Music Made the Moment explores how a non-instrumental track in a horror film totally made the scene.
Now is the time on Horror Squad when we dance!

While James Wong's Final Destination may not be the kind of film people suffering from anxiety would want to watch, it is worth watching for those who enjoy ridiculous intricate, gory death scenes, the dynamic writing duo: Glen Morgan and James Wong (X-Files, Millennium), and a campy but fun cameo from fan favorite Tony Todd. What started as an unproduced script for The X-Files has spun off into a successful franchise consisting of four films (a fifth one is coming in 2011), as well as a book and comic series.

You wouldn't expect someone as innocuous as John Denver to play such a pivotal role in a horror film, but his song Rocky Mountain High is the thread that ties the movie's violent death scenes together -- a recurring audio cue signalling that someone is about to suffer an unpleasant ending. The song is both innocent and political in that Denver wrote it after being inspired by a move to Aspen, Colorado (it's actually one of the official state songs) -- but it also makes reference to the commercial tourism market that the singer felt plagued the state. The song boasts lines like, "I've seen it rainin' fire in the sky," which is eerie because Denver died after his plane crashed into the Pacific Ocean in 1997.


And a plane crash is the premonition high school student Alex (Devon Sawa) has when he's about to board a jet bound for Paris with his fellow students. Denver's song is playing over the airport's speakers. He panics and tries to stop the flight, which only results in getting him, a few friends and his teacher Valerie Lewton (Kristen Cloke) kicked off the plane for disorderly conduct. His vision comes true when the airliner takes off and explodes in mid-air, killing everyone onboard. After Alex's best friend Tod (Chad Donella) is strangled in the shower, the surviving teens learn from the mysterious mortician (Tony Todd) preparing Tod's body that death is intervening to kill everyone who was meant to die on the plane. Soon after, Terry is hit by a bus and eventually Alex realizes that Death is killing the group off in the order they would have died in the explosion on the plane.

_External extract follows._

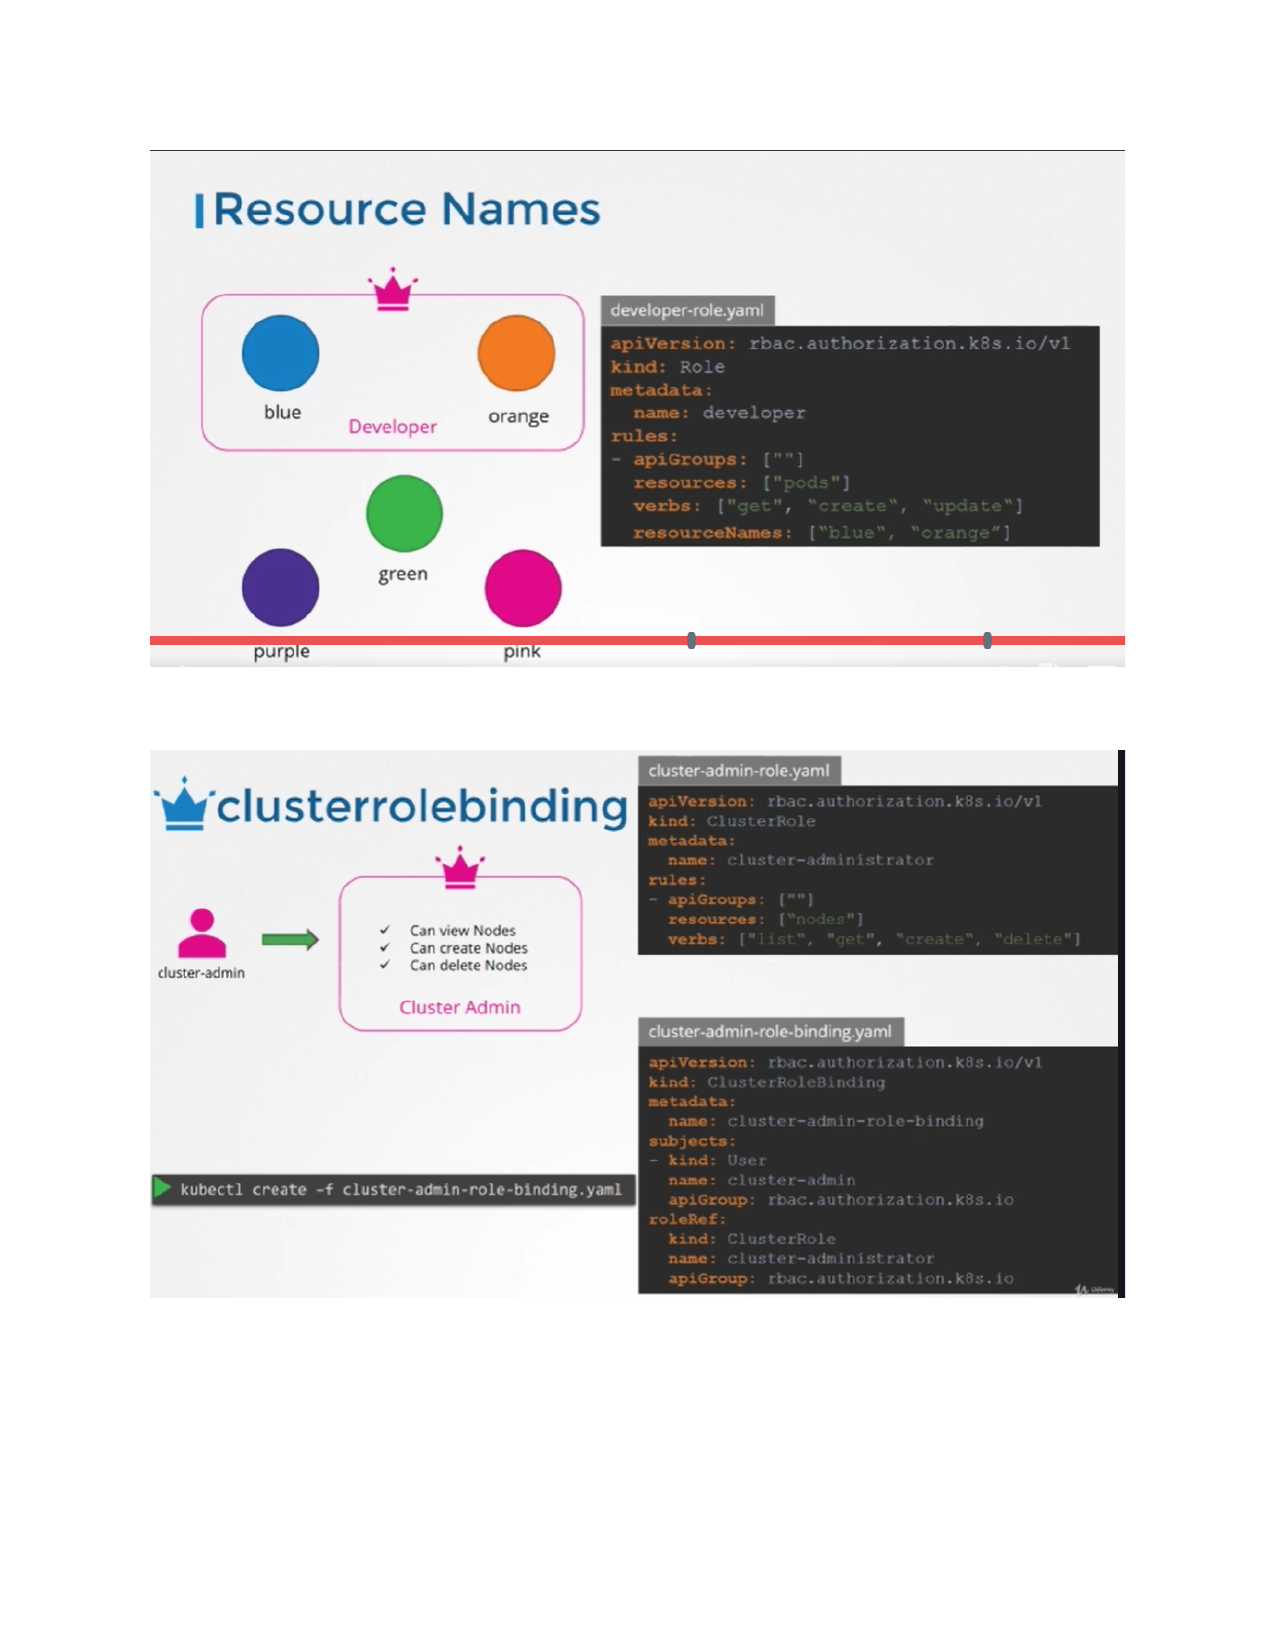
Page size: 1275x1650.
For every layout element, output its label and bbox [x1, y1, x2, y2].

picture [150, 150, 1125, 667]
picture [150, 750, 1125, 1298]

Denver's song keeps popping up throughout the film, but the death scene it seems to contrast with the most is the one with the student's teacher, Ms. Lewton. As the scene begins, Valerie is packing her house up and talking on the phone expressing her sadness and complete anxiety over the events that have surrounded her since the plane crash. At this point, Alex has realized that Ms. Lewton is next on Death's list so he heads to her home and lurks outside checking her car tires to make sure they're not going to be the cause of her demise. When Valerie spots Alex, she immediately calls the police who show up and drag him away before he can really explain what is about to happen. Valerie goes back to packing and decides to throw on her "mom's favorite" record -- Denver's Rocky Mountain High. The song puts a smile on her face and she tries to relax by making a cup of tea, but senses something odd in the house. Finally, the mug inscribed with her school's logo (Mt. Abraham High: another clever "death play" happening throughout the film -- references to assassinated presidents), reminds her of the tragic events and she panics -- tossing the hot tea into the sink. Like any frazzled and exasperated person might, Valerie goes for the booze to calm her nerves. She pours ice-cold vodka into her previously hot mug which causes it to crack. She carries the mug across the room to her computer, which leaves a trail of vodka on the floor. When she leans over her computer, some of it drips into the top of the monitor. What follows is another one of Final Destination's Rube Goldbergian death scenes set to the sweet, folk melody of Denver's fated song.

Ms. Lewton's death is perhaps the most drawn out scene making it all the more awful. The last words she utters to herself before her demise are, "You'll be outta here soon. Pretty soon you'll be gone." Oh Death, you cheeky monkey!